Zoey being serenaded in San Francisco. (Screenshot via NBC.com)

Soon after Zoey has acquired this mind-reading capability, Joan gets the team together to give a crucial update: There is a bug in the health app that her team built. The boss then proceeds to write “5 DAYS to LAUNCH!!” on a white board.

Pause again.

I may be being too critical of this musical dramedy, but I do not know of a single engineering leader who would write such words on a whiteboard when dealing with a critical issue days prior to launching a feature. Maybe give me some Splunk logs, steps to recreate the issue or some data points from QA suggesting how this defect was caught? HBO’s “Silicon Valley” equivalent of this scene would have likely included the main character drawing a diagram depicting the architecture of the complex system his team was building. It would have been so great to see a female engineering leader do something similar, i.e. portray a very technical understanding of the problem during a critical situation.

Let’s fast forward past a scene where one of her male coworkers professes his love for her via song and dance, and Zoey figures out the cause for the production issue right before launch.

Zoey quickly rushes to tell the team she knows how to fix the issue and asks them to revert any code changes made recently, while also asking for all of the “coders” to prepare for “a build to ship” and “wait for her final push.”

It feels a bit unnatural how they insert a bit of software developer jargon like “build to ship” and “push” in reference to pushing changes to a Github repository, I assume. Additionally, the use of the word “coder” in this TV show is incredibly comical. I have never heard anyone call themself a “coder.” Software developer, dev, engineer, but coder … not so much.

I do wish some of the scenes that included references to software were slightly more realistic.
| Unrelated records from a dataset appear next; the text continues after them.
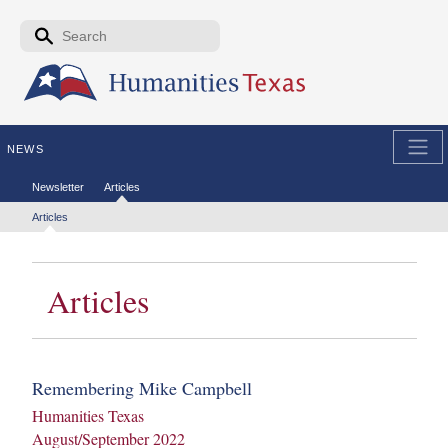
Skip to the main content
Search form
Search
NEWS
Secondary menu
Newsletter
Articles
Tertiary menu
Articles
Articles
Remembering Mike Campbell
Humanities Texas
August/September 2022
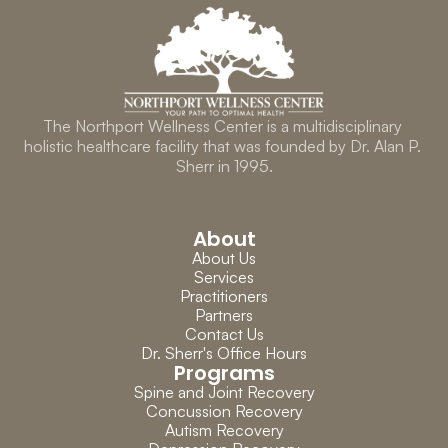
The Northport Wellness Center is a multidisciplinary 
holistic healthcare facility that was founded by Dr. Alan P. 
Sherr in 1995.
About
About Us
Services
Practitioners
Partners
Contact Us
Dr. Sherr's Office Hours
Programs
Spine and Joint Recovery
Concussion Recovery
Autism Recovery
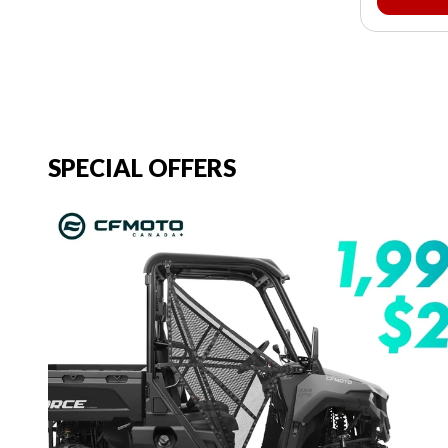
SPECIAL OFFERS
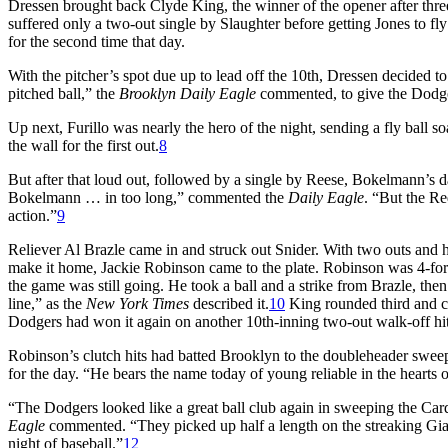
Dressen brought back Clyde King, the winner of the opener after three 
suffered only a two-out single by Slaughter before getting Jones to fly 
for the second time that day.
With the pitcher’s spot due up to lead off the 10th, Dressen decided to
pitched ball,” the
Brooklyn Daily Eagle
commented, to give the Dodge
Up next, Furillo was nearly the hero of the night, sending a fly ball s
the wall for the first out.
8
But after that loud out, followed by a single by Reese, Bokelmann’s
Bokelmann … in too long,” commented the
Daily Eagle
. “But the Re
action.”
9
Reliever Al Brazle came in and struck out Snider. With two outs and h
make it home, Jackie Robinson came to the plate. Robinson was 4-for
the game was still going. He took a ball and a strike from Brazle, the
line,” as the
New York Times
described it.
10
King rounded third and ca
Dodgers had won it again on another 10th-inning two-out walk-off hit
Robinson’s clutch hits had batted Brooklyn to the doubleheader swe
for the day. “He bears the name today of young reliable in the hearts 
“The Dodgers looked like a great ball club again in sweeping the Card
Eagle
commented. “They picked up half a length on the streaking Gia
night of baseball.”
12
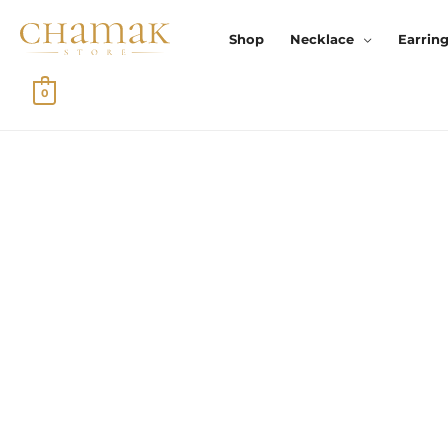
Skip
To
Shop
Necklace
Earrin
Content
0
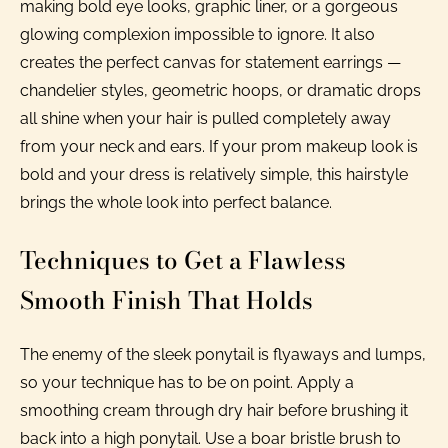
making bold eye looks, graphic liner, or a gorgeous
glowing complexion impossible to ignore. It also
creates the perfect canvas for statement earrings —
chandelier styles, geometric hoops, or dramatic drops
all shine when your hair is pulled completely away
from your neck and ears. If your prom makeup look is
bold and your dress is relatively simple, this hairstyle
brings the whole look into perfect balance.
Techniques to Get a Flawless
Smooth Finish That Holds
The enemy of the sleek ponytail is flyaways and lumps,
so your technique has to be on point. Apply a
smoothing cream through dry hair before brushing it
back into a high ponytail. Use a boar bristle brush to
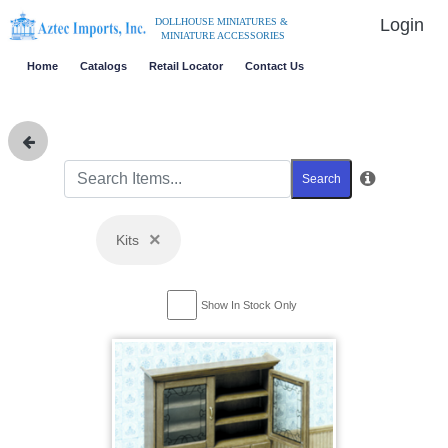
Login
DOLLHOUSE MINIATURES &
MINIATURE ACCESSORIES
Home
Catalogs
Retail Locator
Contact Us
Search
×
Kits
Show In Stock Only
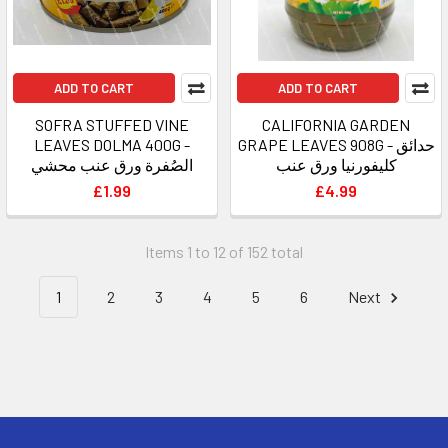
ADD TO CART
ADD TO CART
SOFRA STUFFED VINE
CALIFORNIA GARDEN
LEAVES DOLMA 400G -
GRAPE LEAVES 908G - حدائق
الصُفرة ورق عنب محشي
كليفورنيا ورق عنب
£1.99
£4.99
Items 1 to 12 of 152 total
1
2
3
4
5
6
Next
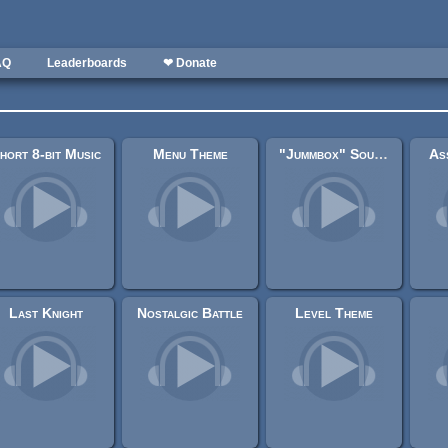
AQ
Leaderboards
❤ Donate
hort 8-bit Music
Menu Theme
"Jummbox" SoundFont MPTM Original "SndTrapper"
As
Last Knight
Nostalgic Battle
Level Theme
Although, this realism might not be as effective for folks that are not in the tech industry, and a happy balance could be to include just a touch of software jargon to not detour from the greater storyline.

Overall, I think the plot and characters do lend itself to a good hour of television. If you are looking for a lighthearted show that has hints of what it’s like to be a female engineer followed by snippets of musical theatrics, this show just might be for you.

From a musical “playlist” perspective, songs sampled in this pilot episode include The Beatles’Help!,” The Weather Girls’ It’s Raining Men” and my favorite, DJ Khaled’sAll I Do Is Win.” Ironically, I listen to “All I Do Is Win” every time my team solves a critical production issue days before customer launch.

The original pilot episode re-airs on NBC the beginning of February, followed by additional episodes.